"British crime films are as much a part of British culture as fish and chips and a cup of Earl Grey"

British crime films are as much a part of British culture as fish and chips and a cup of Earl Grey.

From John Boulting’s Brighton Rock (1947) and Mike Hodges’ Get Carter (1971), right up to Guy Ritchie’s Lock, Stock and Two Smoking Barrels (1998), and Snatch (2000). The latter two, as you would expect, both being from the pen of Ritchie, share similar themes, ideas and motifs, and by hearing some of the dialogue in this movie from director Ben Pickering, it is clear that he has been inspired by Ritchie’s work. Ritchie’s presence is there throughout the film, not just in the theme of causality but in the guise of two of Ritchie’s stars – Stephen Marcus and Mr Brick Top himself, Alan Ford…essentially reprising his Snatch role for this low-budget release penned by Darren Ripley.

City lawyer Brad (Matt Di Angelo) is down on his luck. He has lost his job; his girlfriend Sasha (Anna Passey) has left him for his best friend Tom (Christian Brassington) and as a result, he has forty-eight hours to move out of her glamourous London apartment. In the meantime he has also fallen for mysterious call girl Jodie (Lili Bordán).
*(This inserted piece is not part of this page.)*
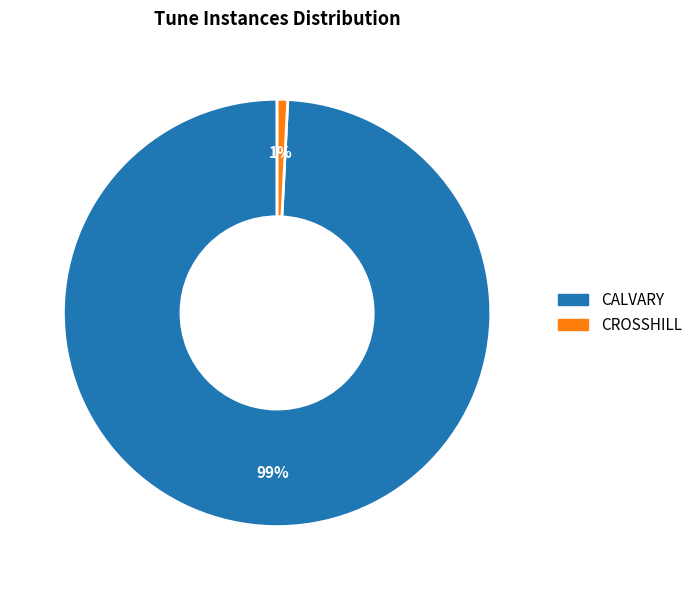

What is the largest slice in the pie chart?

CALVARY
So, when he overhears a conversation between two drug dealers (Stephen Marcus and Darren Ripley) working for old-school gangster Jack (Alan Ford), he decides to seize an opportunity to bag £400,000 cash.

The Smoke isn’t what you would call original. The dialogue is hammy and overdone and apart from a few humorous exchanges between the villains and some one-liners from crime lord Jack, it fails to impress. The plot isn’t much better. It could’ve featured in an episode of Eastenders. Over-elaborate, slow paced and Matt Di Angelo isn’t a convincing lead actor. Most of the characters are shallow, one-dimensional and, with the possible exception of Jack, instantly forgettable.

Visually however, the film makes good strides. The backdrop is London and cinematographer Bruce Melhuish does an impressive job of capturing the capital in all its form. Dark, gritty and dare I say, with some rugged honesty, plus some nice background shots overlooking Tower Bridge and Covent Garden. The action is of a decent standard but minimal, with an attempt to make a more dialogue driven film. Ultimately this doesn’t work, but the ambition is admirable.

With an easy to follow, not necessarily original story, The Smoke deals primarily, with the theme of causality and demonstrates exactly how much your life can change, forty-eight hours in The Smoke.